Don’t underestimate compiler warnings Link to heading

Yesterday, I was working on some C++ project and stumbled upon a very strange behavior. For some input, the program crashed with a scary message:

Image

What did I do wrong? I don’t even know how to generate this intentionally! I have seen abnormal program exits with exceptions, but I haven’t really experience this hideous error message. Debugging this wasn’t easy, as the problematic line pointed by the debugger looked perfectly normal to me. Maybe I have been focusing exclusively on Rust recently and my C++ skills have become too Rusty?

After spending more time than I probably should, I finally figured it out, and the answer has been there in the compiler’s warning. But hey, who cares about the warnings, especially during the prototyping phase where you just want to run the program as quickly as possible and worry about stupid warnings later? After all, warning is a warning — as long as it compiles we are good, right?
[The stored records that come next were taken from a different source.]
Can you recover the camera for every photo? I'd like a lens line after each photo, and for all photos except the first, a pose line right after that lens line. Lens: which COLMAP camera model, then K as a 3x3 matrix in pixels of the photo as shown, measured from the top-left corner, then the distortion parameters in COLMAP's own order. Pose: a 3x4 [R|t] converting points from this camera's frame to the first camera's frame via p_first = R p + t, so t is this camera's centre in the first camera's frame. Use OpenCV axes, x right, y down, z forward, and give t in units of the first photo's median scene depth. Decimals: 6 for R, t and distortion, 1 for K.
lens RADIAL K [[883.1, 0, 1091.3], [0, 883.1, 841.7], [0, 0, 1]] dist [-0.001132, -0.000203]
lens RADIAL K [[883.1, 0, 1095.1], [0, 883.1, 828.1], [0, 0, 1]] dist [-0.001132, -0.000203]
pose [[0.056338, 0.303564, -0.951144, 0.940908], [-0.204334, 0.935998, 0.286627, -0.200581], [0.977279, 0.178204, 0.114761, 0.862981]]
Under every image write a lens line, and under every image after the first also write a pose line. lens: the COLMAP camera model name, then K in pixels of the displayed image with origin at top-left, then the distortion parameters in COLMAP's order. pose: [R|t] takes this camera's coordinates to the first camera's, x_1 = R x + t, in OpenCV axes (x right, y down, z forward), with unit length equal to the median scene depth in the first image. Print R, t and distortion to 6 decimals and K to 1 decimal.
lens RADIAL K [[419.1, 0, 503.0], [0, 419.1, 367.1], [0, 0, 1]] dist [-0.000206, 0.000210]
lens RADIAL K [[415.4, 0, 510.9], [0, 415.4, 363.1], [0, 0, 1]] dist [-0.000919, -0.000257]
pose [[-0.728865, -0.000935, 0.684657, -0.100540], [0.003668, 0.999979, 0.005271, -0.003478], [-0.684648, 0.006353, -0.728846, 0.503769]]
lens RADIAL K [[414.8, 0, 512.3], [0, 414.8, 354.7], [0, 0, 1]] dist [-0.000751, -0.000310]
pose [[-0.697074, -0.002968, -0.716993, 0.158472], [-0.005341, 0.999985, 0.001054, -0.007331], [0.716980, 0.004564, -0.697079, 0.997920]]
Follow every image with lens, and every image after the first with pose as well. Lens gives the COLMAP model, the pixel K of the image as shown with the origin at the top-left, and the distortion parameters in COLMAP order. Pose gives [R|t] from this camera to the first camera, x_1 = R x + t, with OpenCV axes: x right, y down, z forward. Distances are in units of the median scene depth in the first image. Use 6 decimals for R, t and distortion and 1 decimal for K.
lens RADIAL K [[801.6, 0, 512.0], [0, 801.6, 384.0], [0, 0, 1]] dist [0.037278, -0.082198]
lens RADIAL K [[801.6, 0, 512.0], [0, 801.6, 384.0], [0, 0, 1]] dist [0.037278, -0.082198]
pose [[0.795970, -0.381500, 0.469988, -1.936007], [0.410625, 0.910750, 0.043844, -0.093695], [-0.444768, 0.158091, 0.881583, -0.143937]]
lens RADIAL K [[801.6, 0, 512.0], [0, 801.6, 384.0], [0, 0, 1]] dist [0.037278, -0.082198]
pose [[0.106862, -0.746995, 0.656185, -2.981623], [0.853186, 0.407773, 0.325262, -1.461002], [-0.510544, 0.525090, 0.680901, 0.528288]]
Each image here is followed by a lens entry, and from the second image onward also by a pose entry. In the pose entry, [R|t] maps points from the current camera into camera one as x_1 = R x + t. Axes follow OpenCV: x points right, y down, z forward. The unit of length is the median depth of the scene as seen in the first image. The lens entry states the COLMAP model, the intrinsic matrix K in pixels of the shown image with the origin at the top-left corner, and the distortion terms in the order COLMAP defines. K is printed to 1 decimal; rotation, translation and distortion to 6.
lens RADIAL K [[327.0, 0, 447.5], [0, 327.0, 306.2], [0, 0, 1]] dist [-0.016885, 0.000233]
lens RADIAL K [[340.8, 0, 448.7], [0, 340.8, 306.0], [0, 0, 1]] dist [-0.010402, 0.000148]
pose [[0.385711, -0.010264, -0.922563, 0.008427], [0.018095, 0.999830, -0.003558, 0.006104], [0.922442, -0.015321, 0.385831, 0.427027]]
Well, I guess I was wrong. Though most of the warnings from gcc or clang are not critical, hence warnings and not errors, there are some warnings that are critical enough that I feel like they should be promoted(?) as errors, such as this:

Image

I omitted a return value for one of the functions I had. Believe me, it was not as silly as it sounds. I just missed one of the conditional branches I didn’t expect it could happen. That’s still my fault, but things happen. I actually blame the compiler — the compiler should simply disallow this and raise compilation error, rather than just a warning.

If you are interested in a concrete example, here is a minimal code snippet

#include <stdio.h>

int first_word_length(char const *sentence) {
  char const* cur = sentence;
  while (char c = *cur) {
    if (c == ' ') return cur - sentence;
    ++cur;
  }
}

int main(int argc, const char *argv[]) {
  printf("%d\n", first_word_length(argv[1]));
  return 0;
}

It may differ depending on your current system and compiler, but on my x64 linux system with clang version 14, I can reproduce the error

$ clang++ main.cc 
main.cc:9:1: warning: non-void function does not return a value [-Wreturn-type]
}
^
1 warning generated.

$ ./a.out "hello world"
5

$ ./a.out "hello"
Illegal instruction (core dumped)

On the other hand, gcc seems to return 0

$ g++ main.cc
main.cc: In function 'int first_word_length(const char*)':
main.cc:9:1: warning: control reaches end of non-void function [-Wreturn-type]
    9 | }
      | ^

$ ./a.out "hello world"
5

$ ./a.out "hello"
0

At this point, I am actually not sure which of gcc or clang/llvm way of handling this is more appropriate. On one hand, gcc is preventing system crash, albeit synthesizing a faux return value, while clang/llvm is abruptly crashing the program, alerting the developer. Probably the better way is to raise this as an error rather than warning.

Now, I turn on -Wall -Wextra -pedantic flags by default.